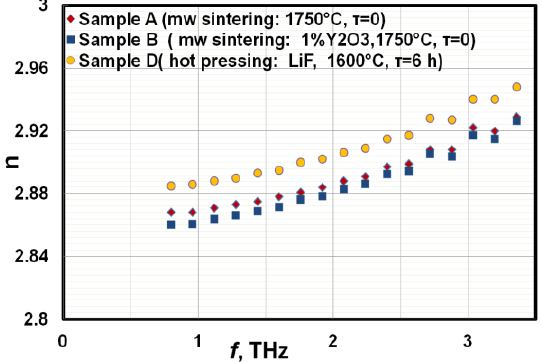
Fig. 1. The frequency dependencies of the refractive index of MgAl 2 O 4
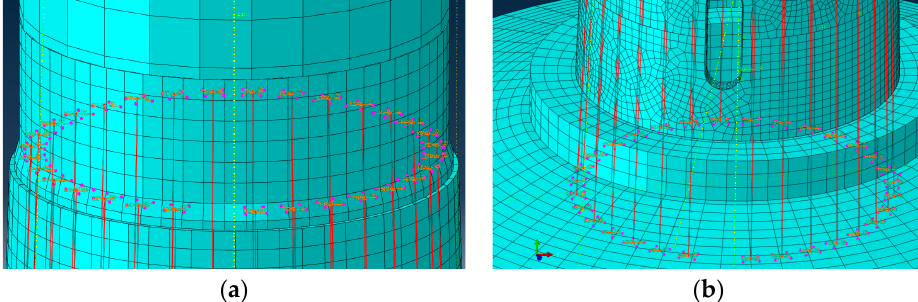
Figure 4. Interaction of prestressed anchor cables. ( a ) MPC constraint of conversion section and prestressed anchor cables; ( b ) MPC constraint of foundation and prestressed anchor cables.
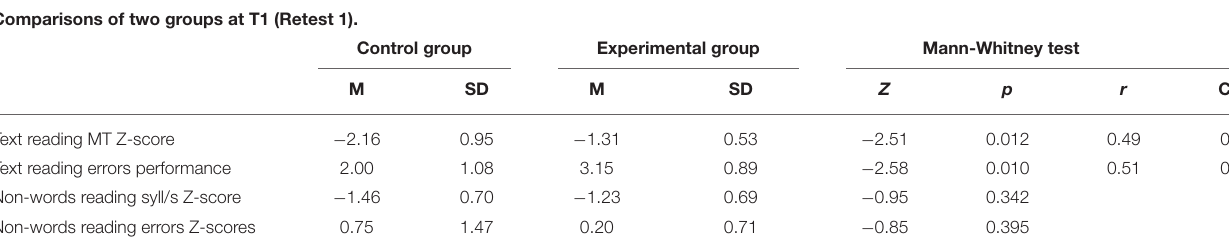
TABLE 4 | Comparisons of two independent groups at T1; values are expressed in raw and Z-scores; errors are codified in agreement with MT guidelines (1: request for immediate intervention; 2: warning request; 3: sufficient performance; 4: criterion completely reached). Comparisons of two groups at T1 (Retest 1).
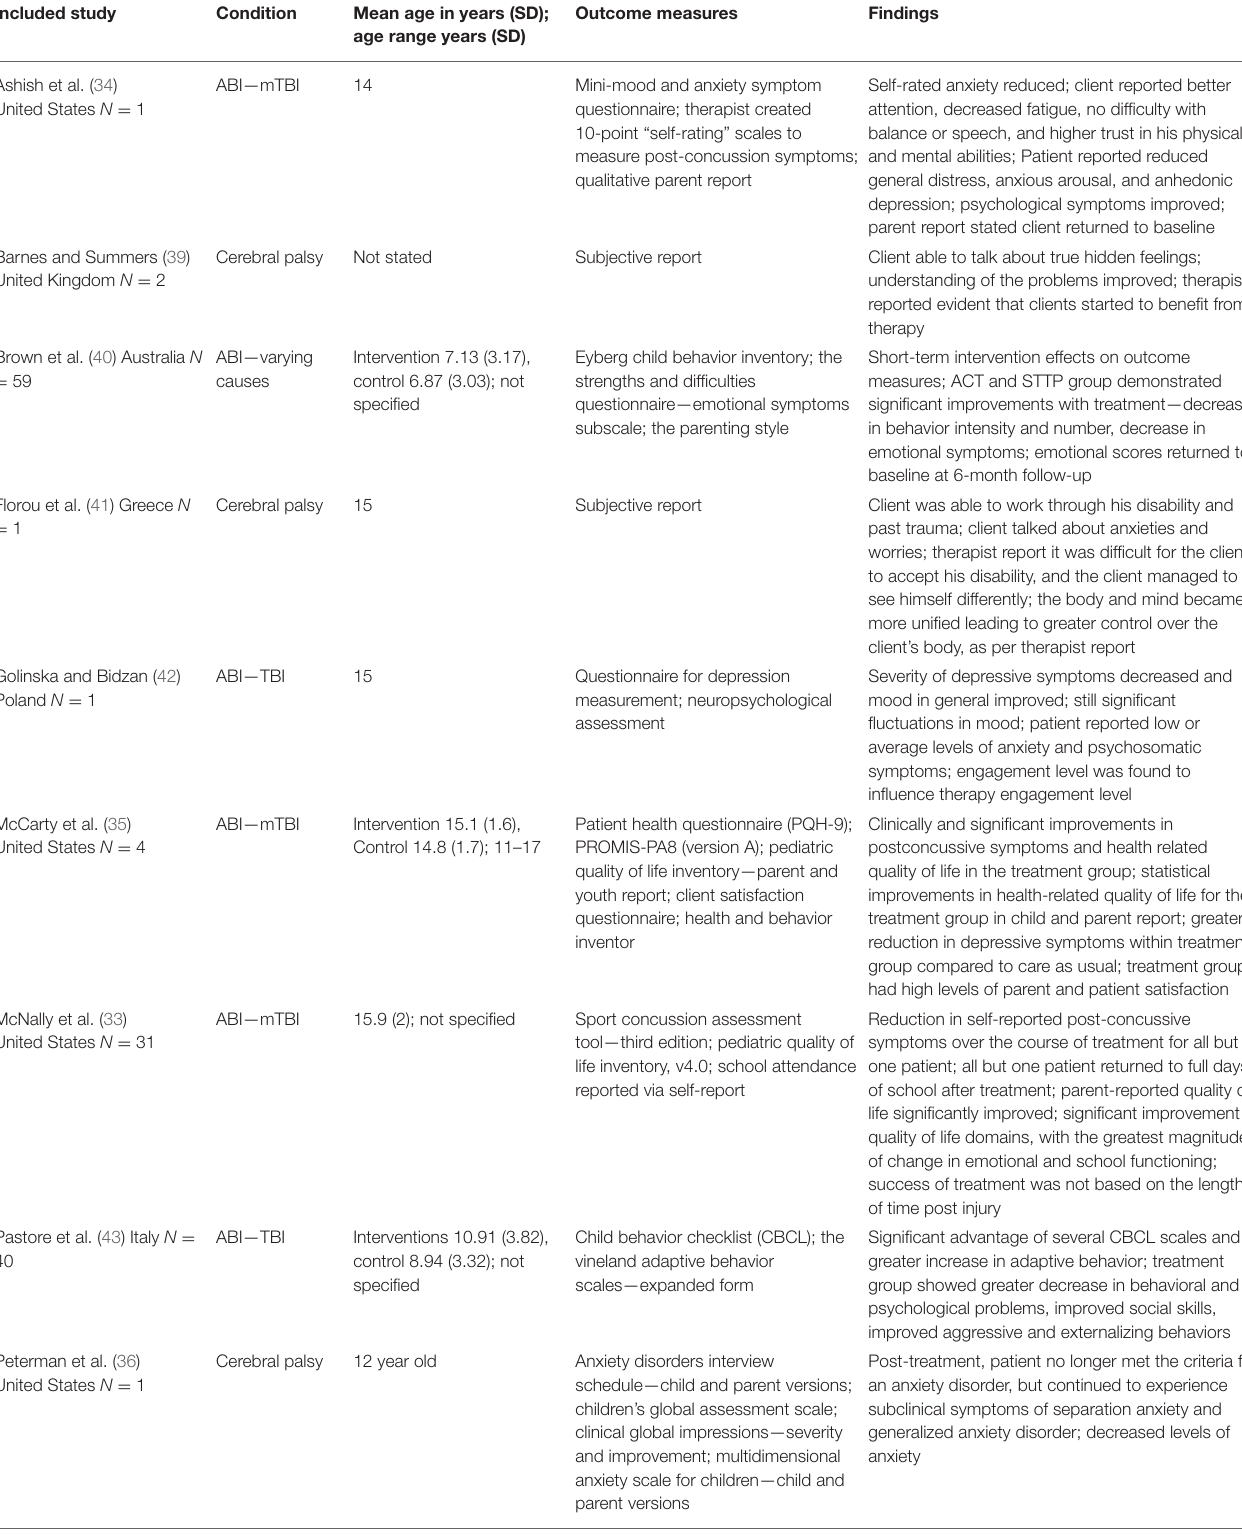
TABLE 3 | Summary of included studies’ ( n = 11) outcome measures and findings. Included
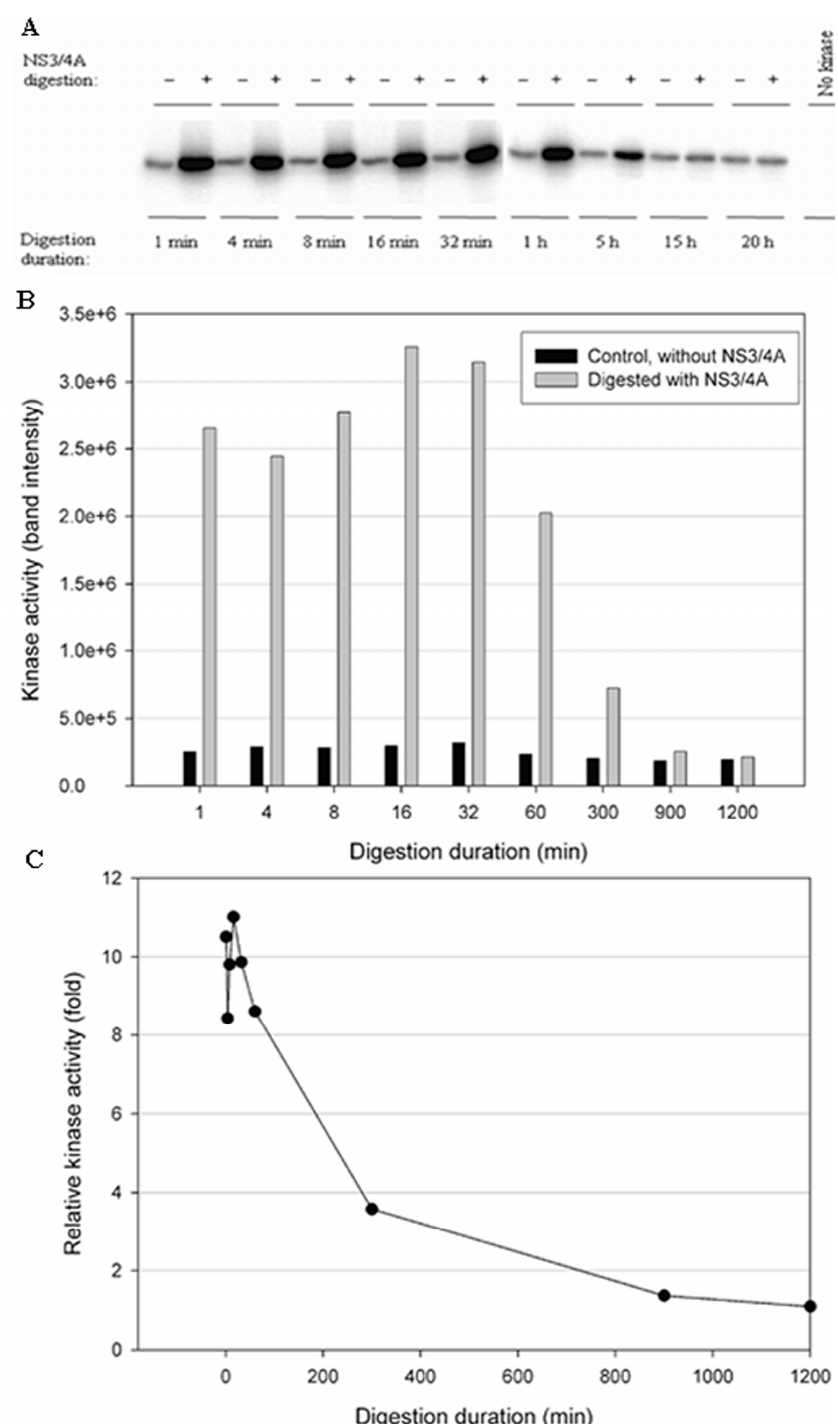
Figure 6. Effect of NS3/NS4A cleavage of IKK ε in a time-dependent manner. The kinases (0.5 μ g) were treated with NS3/NS4A (1.25 μ M NS3 + 325 μ M NS4A). ( A ) IKK ε was treated with or without NS3/4A up to 20 h. The kinase activity was tested using GST-I κ B α (residues 5–55) and [ γ - 32 P] ATP as substrates. Phosphorylated GST-I κ B α bands were detected by a PhosphoImager. ( B ) The band intensities detected by the PhosphoImager were plotted versus time. ( C ) The relative kinase activities (IKK ε treated with NS3/4A versus untreated control) were plotted versus time.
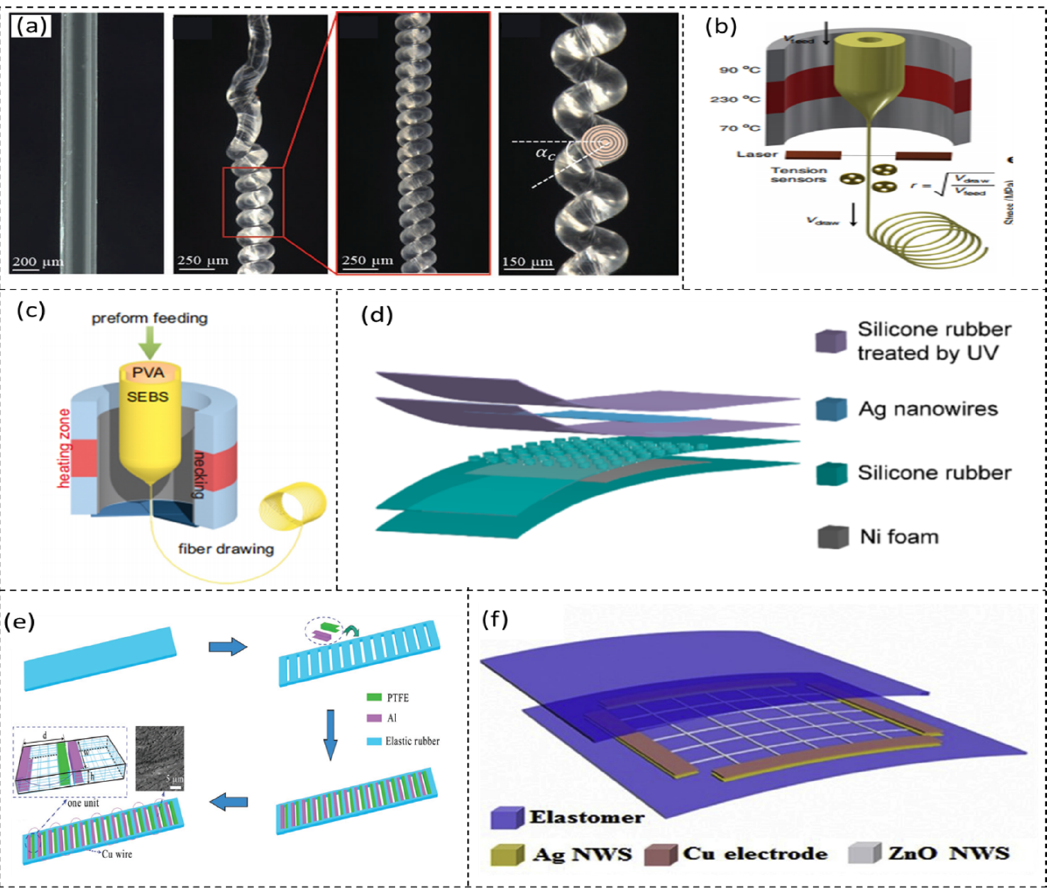
Figure 1. ( a ) Photos of PVDF melt-spun fiber. Reprinted from Ref. [41]. ( b ) Schematic of thermal drawing process. Reprinted from Ref. [42]. ( c ) Schematic of the fiber drawing process. Reprinted from Ref. [44]. ( d ) Schematic of DS-TENG. Reprinted with permission from Ref. [45]. Copyright 2019 American Chemical Society. ( e ) Schematic of SF-TENG. Reprinted with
==============================
__AIM OF THE TASK__:
Nothing but the lines with "TABLE" should be returned, copied from the entries above.

__RESULT FOR THIS TASK__:
TABLE 4 | Comparisons of two independent groups at T1; values are expressed in raw and Z-scores; errors are codified in agreement with MT guidelines (1: request for immediate intervention; 2: warning request; 3: sufficient performance; 4: criterion completely reached). Comparisons of two groups at T1 (Retest 1).
TABLE 3 | Summary of included studies’ ( n = 11) outcome measures and findings. Included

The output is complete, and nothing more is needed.